Ray Dolby, the Engineer Who Revamped Sound Technology
Before his name became a brand and a household word, Ray Dolby was a pioneer in noise reduction technology. His innovations revolutionized the audio and entertainment industries.
Even today, the name Dolby is synonymous with multi-channel surround sound systems. The fact is that the American engineer and inventor revolutionized sound technology and much of what happens to improve the sound of entertainment can be traced back to his efforts.
Ray Dolby at work in his lab. Image courtesy of Dolby Laboratories
Who was Ray Dolby?
Ray Dolby was born on June 18, 1933, in Portland, Oregon. A musician from a young age, he took a keen interest in sound and how it worked. He also developed a fondness for movies and photography. On meeting Alex Poniatoff, founder of tape-recording company Ampex, Dolby soon had his first part-time job and began developing a greater understanding of audio technology.
Then, on leaving school, he studied electrical engineering at Stanford University and went on to receive a PhD in Physics from Cambridge University. During his time studying, Dolby was already working on prototypes for videotape recorder technologies at Ampex.
After he finished his studies, Dolby traveled to India as part of a United Nations team sent to set up a scientific instrumentation lab. It was there that Dolby encountered the problem of tape hiss while recording sitar music and he dreamed up the idea for noise reduction on audio tape recordings.
That very same year, 1965, motivated by the problem, he returned to England and founded the company Dolby Laboratories to look for a solution.
What Technology Did Ray Dolby Create?
Dolby is best known for his noise reduction system, Dolby NR, which was developed at Dolby Laboratories in 1965. The Dolby A noise reduction system employs electronic circuitry devised to reduce tape hiss and other noise inherent in analog audio tape recording and playback.
The process involves passing sound through an encoder as it is recorded and then playing it back through a decoder. The circuitry is amplitude-sensitive and pre-emphasises high frequencies before they are recorded in order to make them larger than the competing tape hiss noise.

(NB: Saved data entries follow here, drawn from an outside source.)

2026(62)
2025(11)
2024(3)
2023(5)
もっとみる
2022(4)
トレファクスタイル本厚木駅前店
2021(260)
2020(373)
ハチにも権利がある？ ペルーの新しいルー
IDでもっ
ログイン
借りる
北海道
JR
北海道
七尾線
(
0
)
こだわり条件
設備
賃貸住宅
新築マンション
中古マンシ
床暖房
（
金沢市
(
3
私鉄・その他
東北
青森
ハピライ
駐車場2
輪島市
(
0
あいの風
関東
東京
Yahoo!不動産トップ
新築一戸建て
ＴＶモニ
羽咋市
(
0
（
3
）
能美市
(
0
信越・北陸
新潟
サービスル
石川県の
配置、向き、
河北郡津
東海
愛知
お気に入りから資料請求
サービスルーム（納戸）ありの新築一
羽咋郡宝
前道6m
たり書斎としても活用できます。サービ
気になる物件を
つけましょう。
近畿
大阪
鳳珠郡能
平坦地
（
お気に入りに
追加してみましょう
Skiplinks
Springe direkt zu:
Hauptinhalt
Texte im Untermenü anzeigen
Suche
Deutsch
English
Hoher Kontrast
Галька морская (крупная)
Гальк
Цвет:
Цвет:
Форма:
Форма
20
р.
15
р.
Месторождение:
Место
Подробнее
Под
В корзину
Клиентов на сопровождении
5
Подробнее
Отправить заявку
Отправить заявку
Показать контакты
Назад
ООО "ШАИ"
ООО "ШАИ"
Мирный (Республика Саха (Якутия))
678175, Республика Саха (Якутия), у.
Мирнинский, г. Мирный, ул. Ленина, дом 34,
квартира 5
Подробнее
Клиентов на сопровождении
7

When it is played back, a de-emphasis circuit restores the high frequencies to their proper balance. The result is the reduction of background noise with no adverse side effects, creating a crisp, clear, true sound for the listener.
After this, further noise reduction systems were developed. Dolby B, C and S were designed for the consumer market and all worked by compounding or compressing the dynamic range of sound during recording and expanding it during playback.

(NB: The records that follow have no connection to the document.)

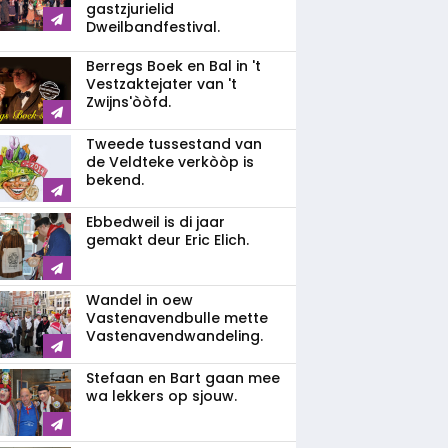
gastzjurielid
Dweilbandfestival.
Berregs Boek en Bal in 't
Vestzaktejater van 't
Zwijns'òòfd.
Tweede tussestand van
de Veldteke verkòòp is
bekend.
Ebbedweil is di jaar
gemakt deur Eric Elich.
Wandel in oew
Vastenavendbulle mette
Vastenavendwandeling.
Stefaan en Bart gaan mee
wa lekkers op sjouw.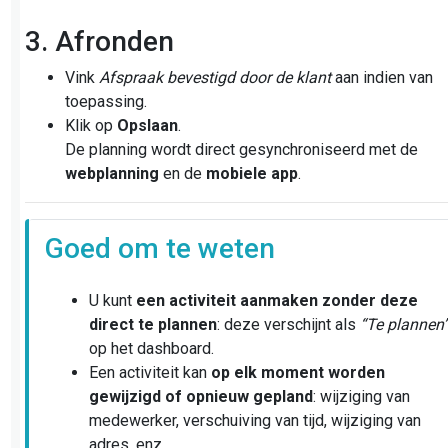
3. Afronden
Vink
Afspraak bevestigd door de klant
aan indien van
toepassing.
Klik op
Opslaan
.
De planning wordt direct gesynchroniseerd met de
webplanning
en de
mobiele app
.
Goed om te weten
U kunt
een activiteit aanmaken zonder deze
direct te plannen
: deze verschijnt als
“Te plannen
op het dashboard.
Een activiteit kan
op elk moment worden
gewijzigd of opnieuw gepland
: wijziging van
medewerker, verschuiving van tijd, wijziging van
adres, enz.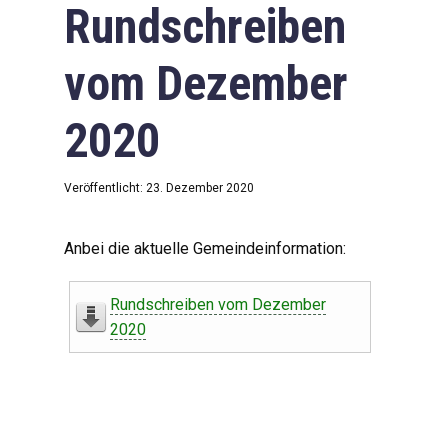
Rundschreiben
vom Dezember
2020
Veröffentlicht: 23. Dezember 2020
Anbei die aktuelle Gemeindeinformation:
Rundschreiben vom Dezember
2020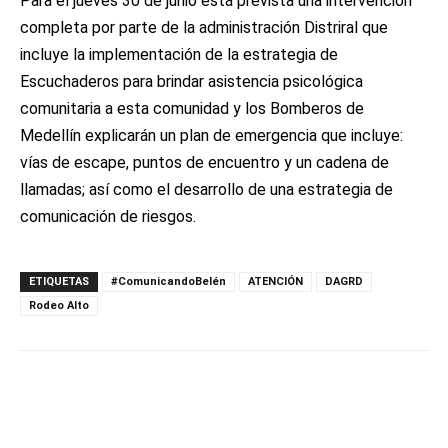
Para el jueves 30 de junio está prevista una intervención
completa por parte de la administración Distriral que
incluye la implementación de la estrategia de
Escuchaderos para brindar asistencia psicológica
comunitaria a esta comunidad y los Bomberos de
Medellín explicarán un plan de emergencia que incluye:
vías de escape, puntos de encuentro y un cadena de
llamadas; así como el desarrollo de una estrategia de
comunicación de riesgos.
ETIQUETAS
#ComunicandoBelén
ATENCIÓN
DAGRD
Rodeo Alto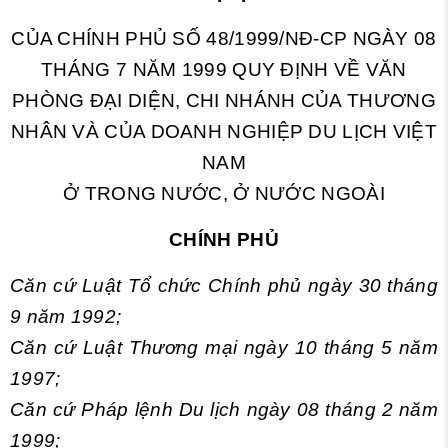
CỦA CHÍNH PHỦ SỐ 48/1999/NĐ-CP NGÀY 08
THÁNG 7 NĂM 1999 QUY ĐỊNH VỀ VĂN
PHÒNG ĐẠI DIỆN, CHI NHÁNH CỦA THƯƠNG
NHÂN VÀ CỦA DOANH NGHIỆP DU LỊCH VIỆT
NAM
Ở TRONG NƯỚC, Ở NƯỚC NGOÀI
CHÍNH PHỦ
Căn cứ Luật Tổ chức Chính phủ ngày 30 tháng
9 năm 1992;
Căn cứ Luật Thương mại ngày 10 tháng 5 năm
1997;
Căn cứ Pháp lệnh Du lịch ngày 08 tháng 2 năm
1999;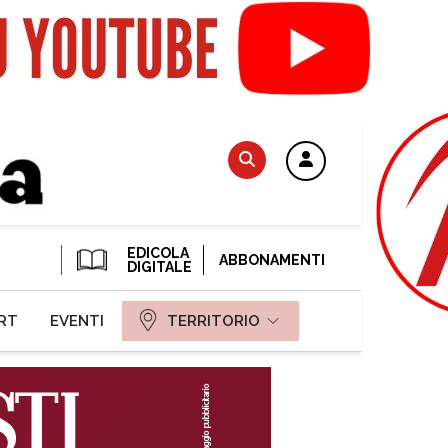
EDICOLA
ABBONAMENTI
DIGITALE
RT
EVENTI
TERRITORIO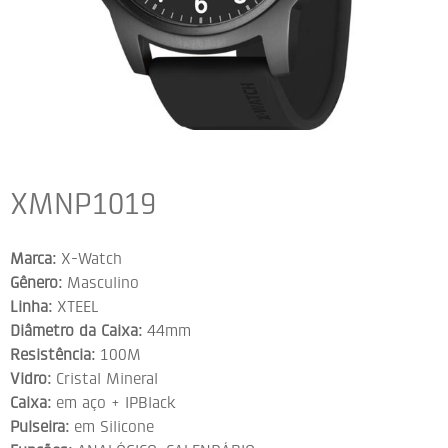
XMNP1019
Marca:
X-Watch
Gênero:
Masculino
Linha:
XTEEL
Diâmetro da Caixa:
44mm
Resistência:
100M
Vidro:
Cristal Mineral
Caixa:
em aço + IPBlack
Pulseira:
em Silicone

Dolby moved his company to San Francisco in 1967 and added manufacturing and research facilities. He then focused on developing technology for film production and other industries, including the Dolby Digital Surround Sound system.

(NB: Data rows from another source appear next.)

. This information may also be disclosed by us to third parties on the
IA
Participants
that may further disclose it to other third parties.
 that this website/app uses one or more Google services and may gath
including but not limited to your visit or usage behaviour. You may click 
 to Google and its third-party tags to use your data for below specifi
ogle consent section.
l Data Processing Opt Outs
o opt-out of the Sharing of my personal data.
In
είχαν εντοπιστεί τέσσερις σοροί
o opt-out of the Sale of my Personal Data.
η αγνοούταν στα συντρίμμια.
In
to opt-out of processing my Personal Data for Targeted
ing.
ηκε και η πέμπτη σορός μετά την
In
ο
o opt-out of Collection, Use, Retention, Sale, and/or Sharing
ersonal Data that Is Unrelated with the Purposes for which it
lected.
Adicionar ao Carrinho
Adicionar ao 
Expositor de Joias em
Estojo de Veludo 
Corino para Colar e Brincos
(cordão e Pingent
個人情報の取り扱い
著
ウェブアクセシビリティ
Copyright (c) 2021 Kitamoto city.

A Dolby sound processor. Image used courtesy of Pixabay
In more recent years, Dolby Labs has developed digital technologies, including home theater systems, digital music file transmission systems and sound technologies for gaming. While Ray Dolby retired in 2009 to focus on philanthropy and sadly passed away in 2013, his technology still lies at the heart of these modern audio systems.
Dolby Revolutionizes the Audio World
The release of Dolby B in 1968 coincided with the first car radio cassette deck and the walkman, thereby contributing to the popularization of the compact cassette. When Advent designed one of the first cassette tapes for high fidelity, noise reduction was one way to fix the problems of background noise.
Once the original reel-to-reel high fidelity tape recorders were replaced by cassette decks for home use, the Dolby B became widely accepted.
Decca Records first used the Dolby system and by 1967 major record labels, including RCA and MCA, were also using it. It wasn’t long before the Dolby name was known throughout the recording industry.
The Dolby cinema in Barcelona, Spain. Image used courtesy of Wikimedia Commons
Then in 1971, the first movie was released with Dolby sound, revolutionizing the cinema industry. The music was rendered more enjoyable and set the trend for what was to follow. In 1976, movie audiences experienced Dolby Stereo with four channels using magnetic technology.
It was Dolby’s clever use of matrix decoding technology that gave cinemas a way to generate surround sound on stereo systems from the same optical print on which the film was recorded.
Ray Dolby’s Greatest Achievements
Ray Dolby was never satisfied with a sound experience that wasn’t realistic, exciting and enjoyable and thanks to him, we get to enjoy these qualities throughout the film and music industry today, both at the theater and at home.
Ray Dolby (left) is inducted into the National Inventors Hall of Fame. NIHF president Rick Nydegger (center); United States Patent Office's Anne Chasser (right). Image used courtesy of Wikimedia Commons
While his greatest achievements were clearly his sound systems, he also has Emmys, Grammys, Oscars and a posthumous star on the Hollywood Walk of Fame to his name.
During his lifetime, Dolby earned more than 50 US patents and his company remains a place where scientists and engineers revel in pushing the limits of sight and sound for all of us to enjoy.